Loving notes the unfairness of justice. Mailer, he writes, never spent a day in jail because he had resources, while Abbott was a “no-body,” a “state-raised convict,” jailed most of his life beginning with reform school as a teenager. Abbott knew the prison system, as Loving writes, since “he rode the carousel of federal prisons” for decades, and it was his incarceration experience, detailed in letters to Mailer, that he used in his Gilmore book, “The Executioner’s Song.” Abbott used the same letters later to write his own book, “In the Belly of the Beast,” which netted positive reviews from the New York Times.
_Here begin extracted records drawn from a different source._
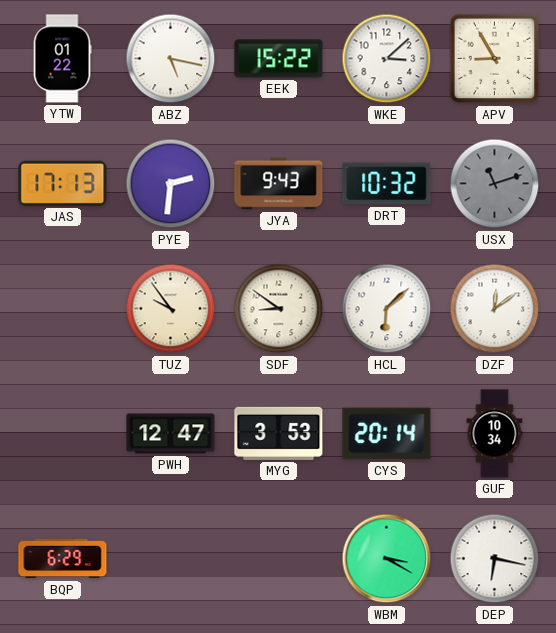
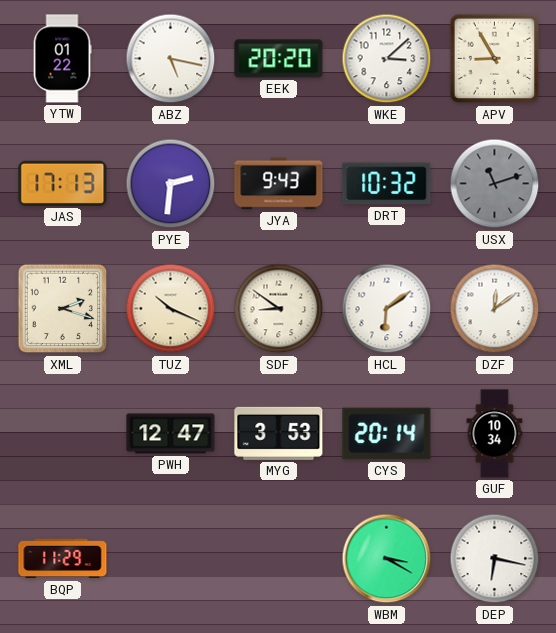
EEK: 15:22 -> 20:20
XML: none -> 2:18
TUZ: 9:54 -> 10:19
HCL: 6:08 -> 6:09
BQP: 6:29 -> 11:29
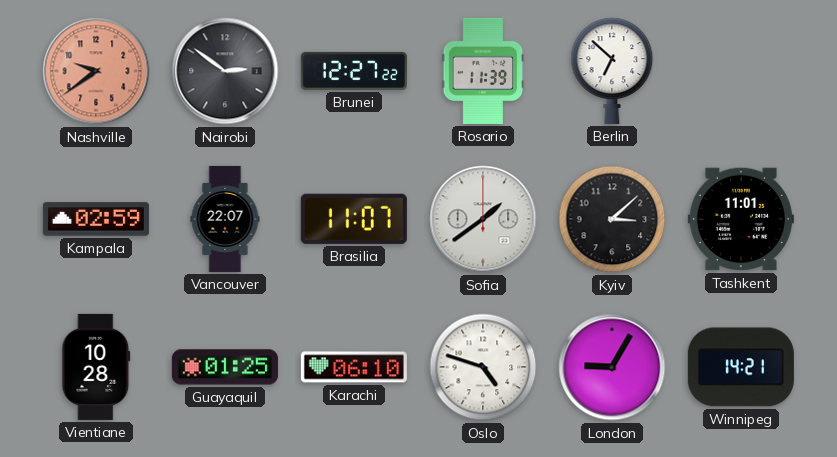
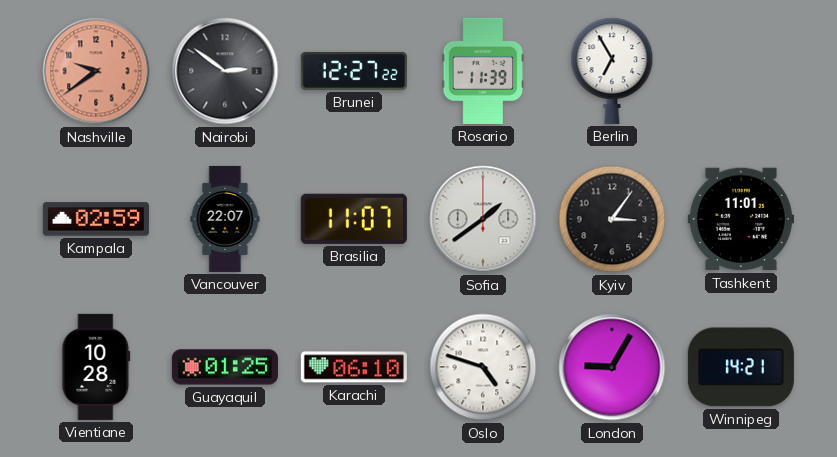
Berlin: 6:52 -> 6:55
Kyiv: 3:08 -> 3:06
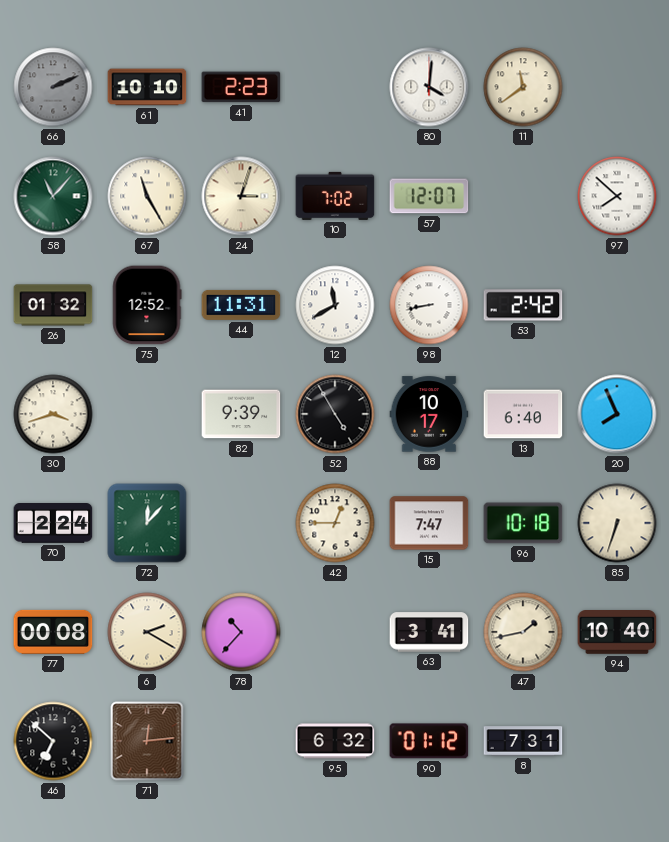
With Mailer’s assistance, Abbott, serving a sentence for murder, was released on parole. Shortly after he stabs a person to death in New York. Abbott, in his defense, partially supported by Loving, claimed the prison system failed him, churning out inmates unable to live outside prison walls. 

Loving renders surprising historic insight into the beginnings of penitentiaries in the United States. Until 1829 there were no prisons in the United States. That changed when the Quakers in Pennsylvania opened the Eastern State Penitentiary. According to Loving, “Quaker leaders were idealists” who believed solitude and isolation would reform sinners, and even used techniques of torture, including a form of waterboarding. 

Though Loving duplicates information throughout the book, he nevertheless delivers a sobering, action-packed realistic drama that continues to unfold in the United States where prisons now hold more than 2.3 million.